There are moments in life where we experience depression, stress, and anxiety. It can be difficult to know when these are “normal” reactionary emotions and when they become chronic conditions. The act of finding a therapist can seem like a daunting task, especially if you are unsure if you need therapy.
Many often argue that anyone can benefit from therapy sessions. Yet, there are some who specifically need therapy for their mental illness. It can be hard to tell if you, yourself have a mental illness. One of the easiest indicators that your mental health is at risk is when everything feels intense to you. When intense emotions do not go away and they begin to impair or alter your ability to function on a daily basis, it is a good indication that it is time to visit a therapist.
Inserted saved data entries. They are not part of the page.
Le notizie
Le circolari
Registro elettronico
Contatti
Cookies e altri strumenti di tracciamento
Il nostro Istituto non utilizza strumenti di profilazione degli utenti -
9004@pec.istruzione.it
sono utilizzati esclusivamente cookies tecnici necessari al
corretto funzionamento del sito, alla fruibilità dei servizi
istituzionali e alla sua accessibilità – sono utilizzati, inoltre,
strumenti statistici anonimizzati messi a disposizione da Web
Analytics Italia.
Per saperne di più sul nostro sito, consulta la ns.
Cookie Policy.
Grief is a powerful emotion that, in many cases, cannot be processed alone. If you find that the death of a loved one or a breakup is taking a long time to process emotionally, it may be a good idea to begin to start looking for a therapist. Everyone reacts differently to grief as well. Some react by distancing themselves from other relationships while some react by being overly engaged with friends and acquaintances during their grieving period. Both are strong indications that you should begin to seek professional guidance.
Another major symptom that suggests you may need a therapist is if your mental and or emotional state is influencing your physical health. Recurring headaches, stomach aches, and a generally weak immune system can be directly related to one’s mental health.
One of the most classic ways to cope with mental and emotional stress is with a substance. If you find yourself drinking or using drugs in excessive quantities to cope with emotions, it may be time to seek out professional help. Alcohol, cigarettes, and drugs are accessible and are band-aid solutions to actually coping with the actual issues.
Seeking out a therapist when you are a person with depression and or anxiety can be an overwhelming task but it is the best way to set yourself up with authentic, customized coping skills based on your situation and mental health state.